Question: Are these large amounts something new?

Cash holdings of U.S. firms: 1980–2006

Bates: Not really. U.S. industrial firms have been holding large cash stockpiles for four or more decades. I worked with two colleagues on this time series of cash holdings for U.S. firms over a 30-plus year history (see slide). At the time, we were interested in trying to explain the unprecedented buildup in cash reserves of non-financial and unregulated firms prior to the financial crisis. After looking at the pre-financial crisis data, scholars were shocked by what we observed. During our sample period, the average cash ratio (cash/total assets-cash) for public companies listed in the U.S. more than doubled from about 10 percent to almost 25 percent, while the holdings of the median firm almost tripled from 5 percent to almost 15 percent in the mid-2000s. Much of the media attention has been focused on firms like Microsoft and Apple, but this is an economy-wide phenomenon that existed well before the firms on the top-five list achieved their stature. Furthermore, this trend has persisted through a number of economic expansions and recessions, changes in tax regimes, and mild and severe economic and political shocks.

These results are counterintuitive. Improvements in information and financial technologies, coupled with the growth in the financial markets and access to lines of credit since the early 1980s should have reduced corporate demand for cash balances. For example, firms can now hedge their risks more effectively as more types of derivatives have become available at significantly lower transaction costs. This presented a real puzzle.

Question: How much debt were those firms carrying during this period?

WORK ORDER 1: Rewrite the cash-holdings text from the words "These results are" through "during this period?", changing "derivatives" to "financial contracts".
The records bear no relation to the text on corporate cash holdings.

EXTRACTED ENTRIES:
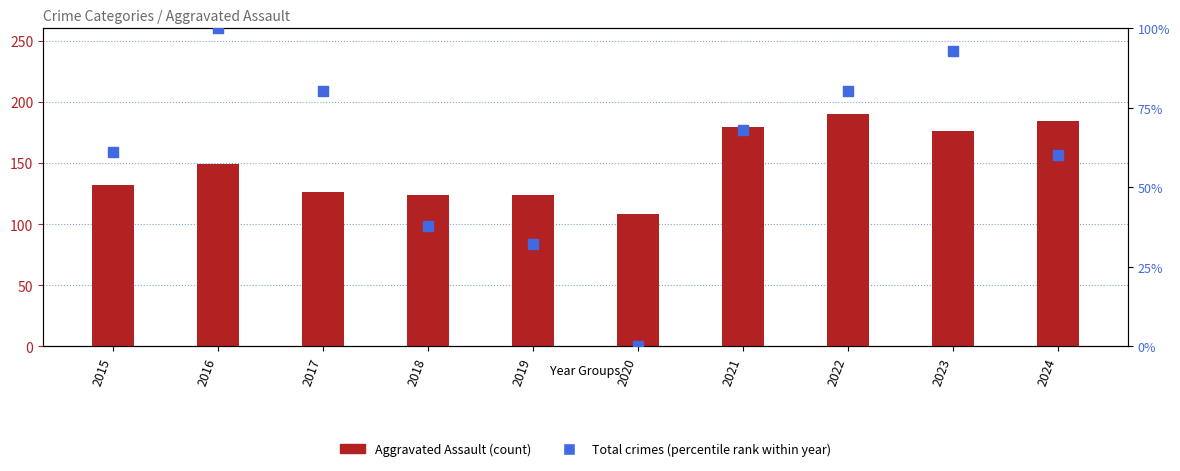

Which series reaches the minimum Y coordinate?

Total (pct rank)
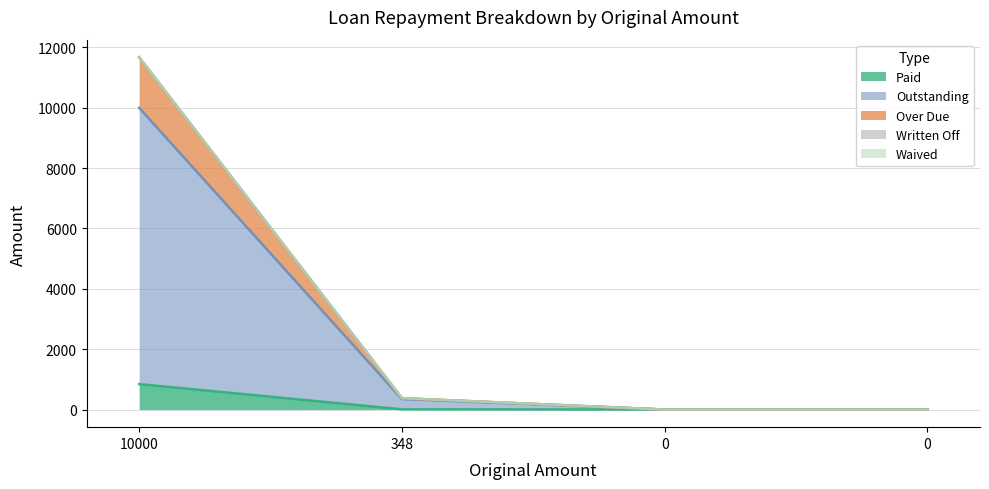

True or false: Outstanding and Over Due intersect in this chart.

False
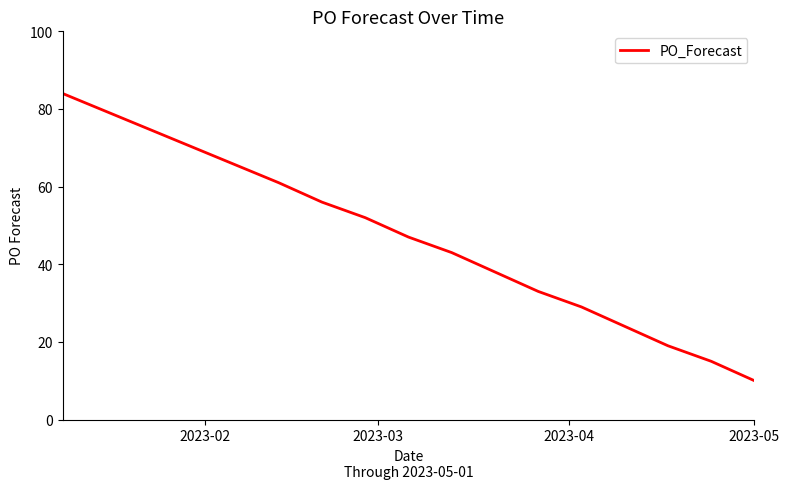

What is the maximum value shown in the chart?

84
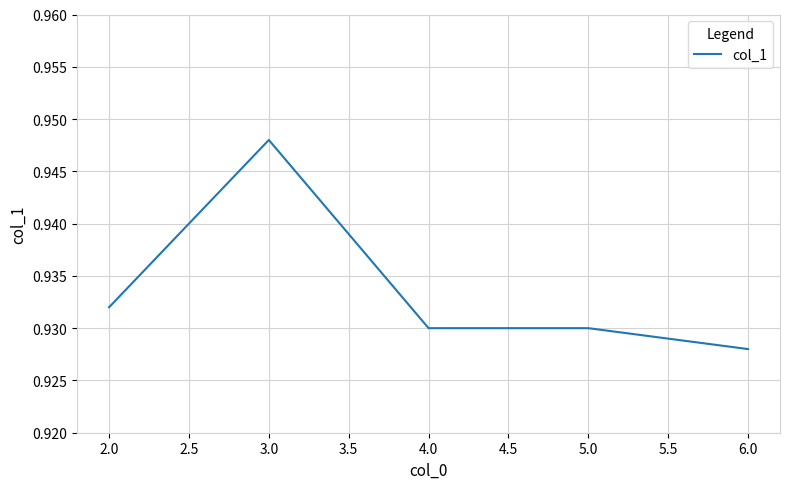

How many values are between 0 and 1?

5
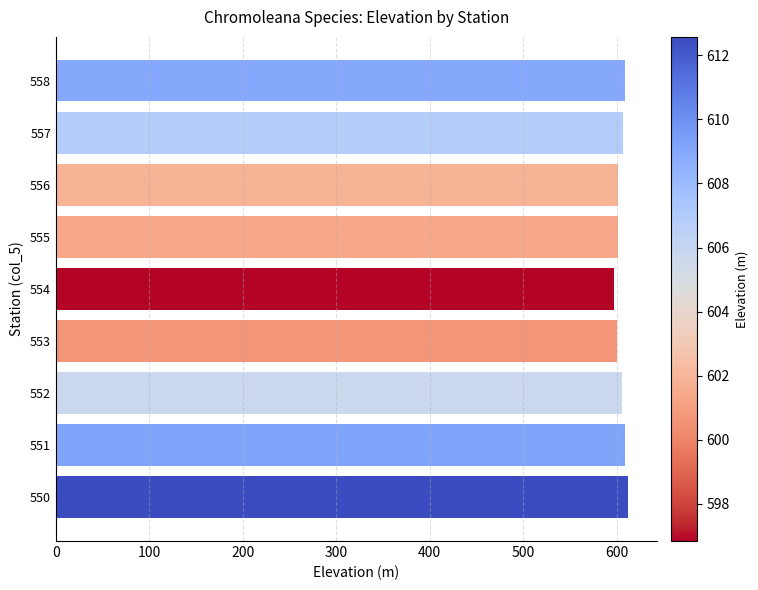

What is the minimum value shown in the chart?

596.8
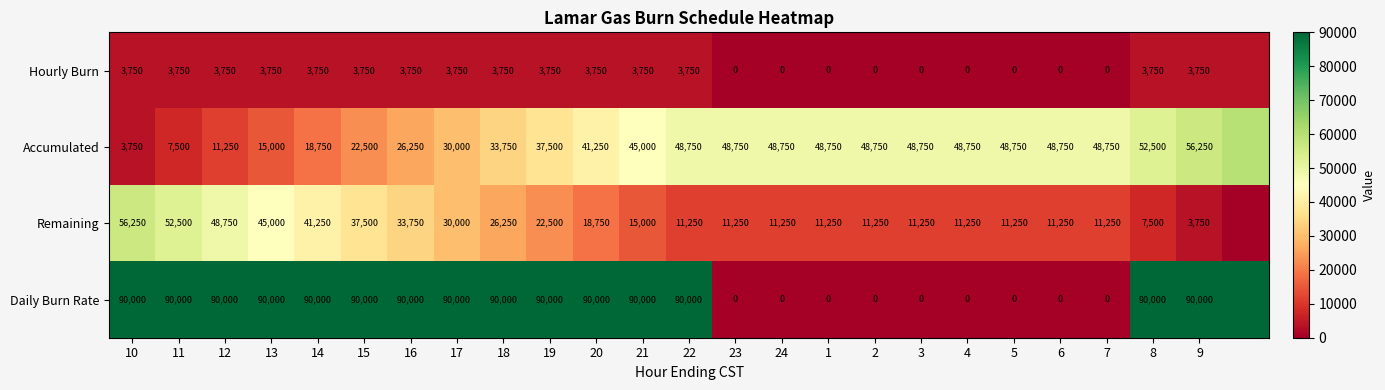

What is the difference between the highest and lowest values at 19?

86250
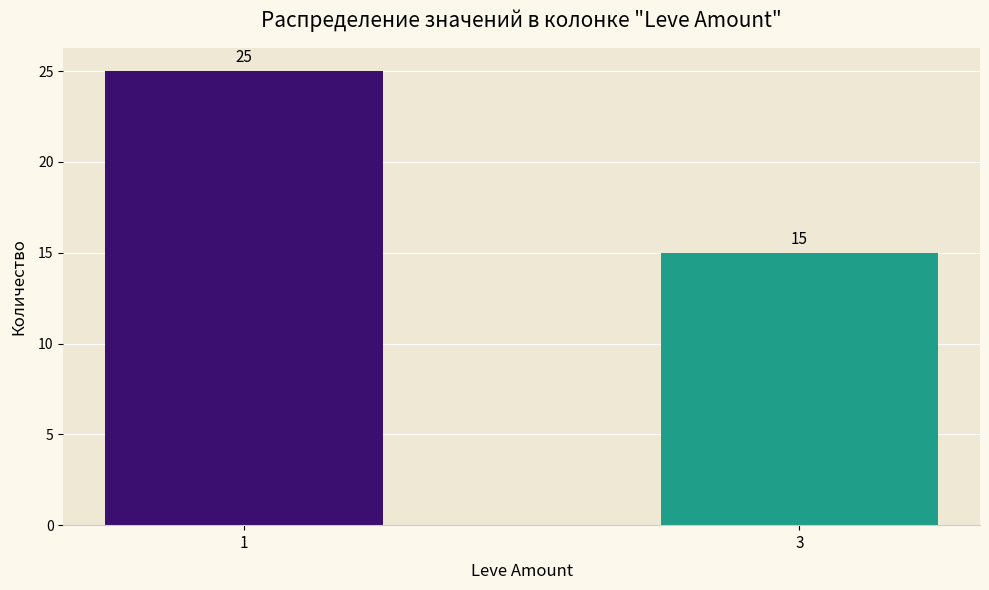

What is the value of the 2nd bar from the left?

15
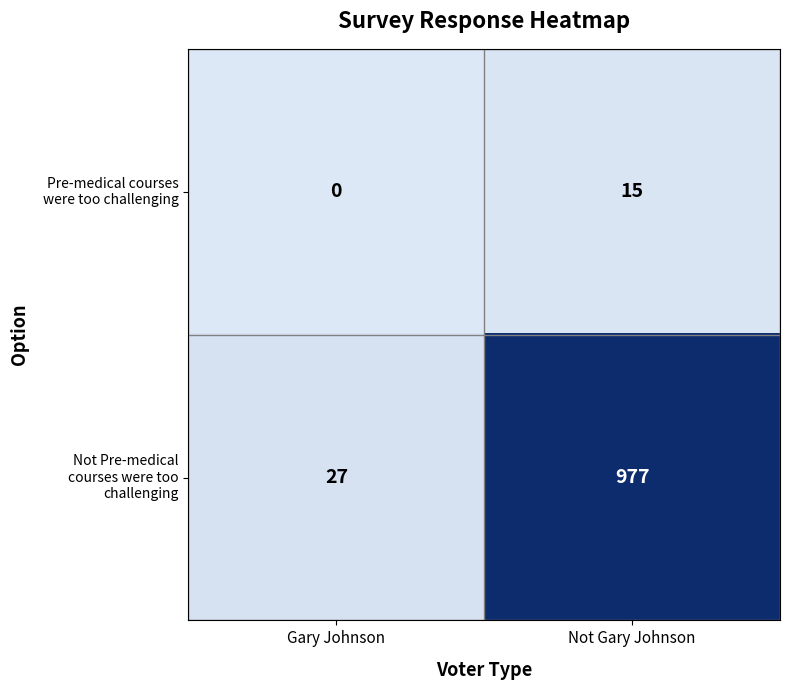

What is the maximum value shown in the chart?

977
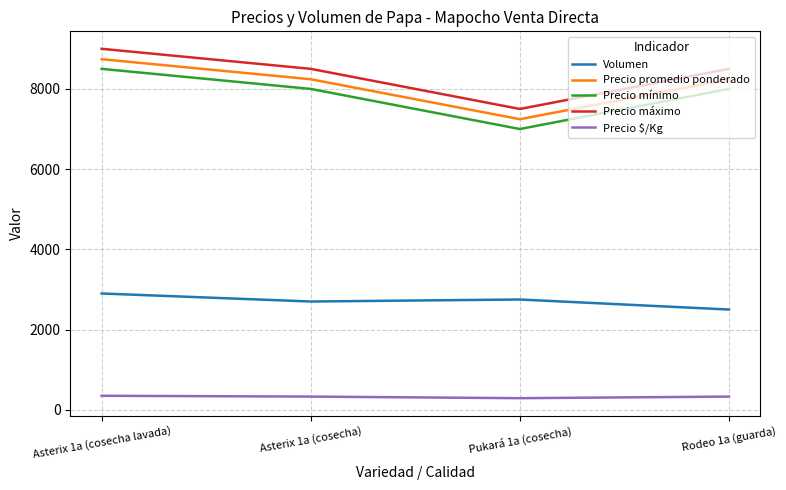

What is the total value across all series at Rodeo 1a (guarda)?

27570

WORK ORDER 2: Count the lines of the records that contain the string "minimum", with case counting, and give only the number.

ANSWER 1:
These results are counterintuitive. Improvements in information and financial technologies, coupled with the growth in the financial markets and access to lines of credit since the early 1980s should have reduced corporate demand for cash balances. For example, firms can now hedge their risks more effectively as more types of financial contracts have become available at significantly lower transaction costs. This presented a real puzzle.

Question: How much debt were those firms carrying during this period?

ANSWER 2: 2